Igniting a Global Conversation on Restitution

The central purpose of the Africa Hub is to fuel public debate on the future of these items. It explores whether artefacts should be repatriated to their communities of origin or if they can be shared and understood in new contexts in Manchester. This move aligns with growing worldwide calls for Western institutions to return looted cultural property and ancestral remains, a key part of broader movements seeking reparations for colonialism and slavery.

In a direct appeal for public assistance, the museum is asking visitors and communities to come forward if they recognise any of the displayed items.

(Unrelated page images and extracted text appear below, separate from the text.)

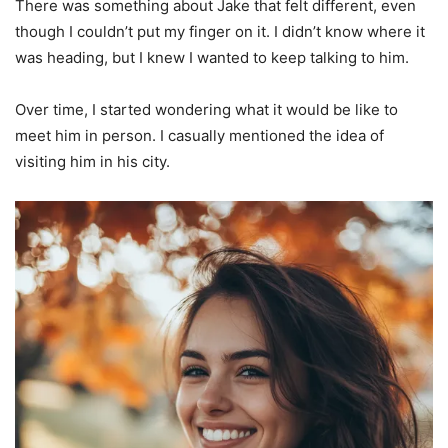
There was something about Jake that felt different, even
though I couldn’t put my finger on it. I didn’t know where it
was heading, but I knew I wanted to keep talking to him.
Over time, I started wondering what it would be like to
meet him in person. I casually mentioned the idea of
visiting him in his city.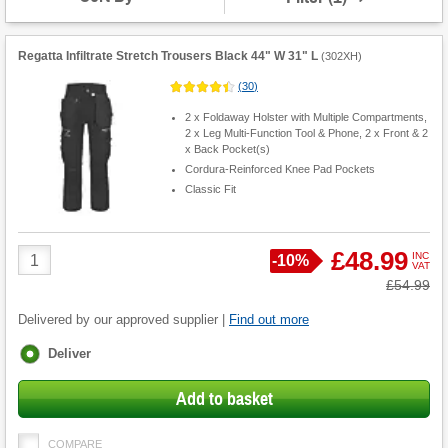
Regatta Infiltrate Stretch Trousers Black 44" W 31" L
(
302XH
)
(
30
)
2 x Foldaway Holster with Multiple Compartments,
2 x Leg Multi-Function Tool & Phone, 2 x Front & 2
x Back Pocket(s)
Cordura-Reinforced Knee Pad Pockets
Classic Fit
Product
£48.99
INC
Save
-
10%
VAT
Quantity
Was
£54.99
Delivered by our approved supplier |
Find out more
Fulfilment
Deliver
options
Add to basket
COMPARE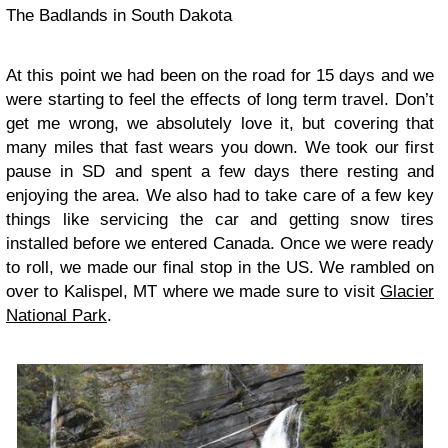
The Badlands in South Dakota
At this point we had been on the road for 15 days and we
were starting to feel the effects of long term travel. Don’t
get me wrong, we absolutely love it, but covering that
many miles that fast wears you down. We took our first
pause in SD and spent a few days there resting and
enjoying the area. We also had to take care of a few key
things like servicing the car and getting snow tires
installed before we entered Canada. Once we were ready
to roll, we made our final stop in the US. We rambled on
over to Kalispel, MT where we made sure to visit
Glacier
National Park
.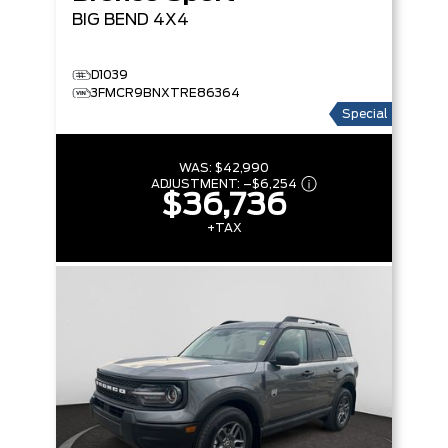
BIG BEND
4X4
D1039
3FMCR9BNXTRE86364
Special
WAS:
$42,990
ADJUSTMENT:
–
$6,254
$36,736
+TAX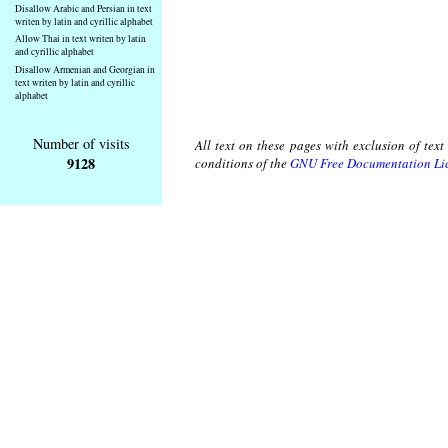
Disallow Arabic and Persian in text
writen by latin and cyrillic alphabet
Allow Thai in text writen by latin
and cyrillic alphabet
Disallow Armenian and Georgian in
text writen by latin and cyrillic
alphabet
Number of visits
All text on these pages with exclusion of tex
9128
conditions of the
GNU Free Documentation Li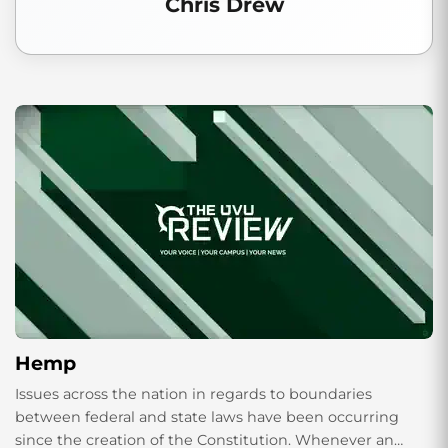
Chris Drew
Hemp
Issues across the nation in regards to boundaries
between federal and state laws have been occurring
since the creation of the Constitution. Whenever an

This admission of limited knowledge is a deliberate curatorial choice. "Museum records rarely tell us who made these items, when they were created, or what they were originally called," the museum stated. "They do not tell us who owned them, how they were used or why they mattered to people."

Addressing a Legislative Vacuum

The display arrives amid ongoing debates about the legal frameworks governing restitution in the UK. As recently as March 2025, advocates urged the government to address what they called a "legislative vacuum" that allows museums and other institutions to retain and display ancestral remains and contested artefacts with relative ease.

While some European institutions have begun restitution processes, countless artefacts and human remains from Africa and other regions remain in collections across the continent. The Africa Hub, with its focus on musical instruments, stools, carved figures, and other objects of daily and spiritual life, puts this unresolved legacy on full view, challenging visitors to consider their own role in this continuing history.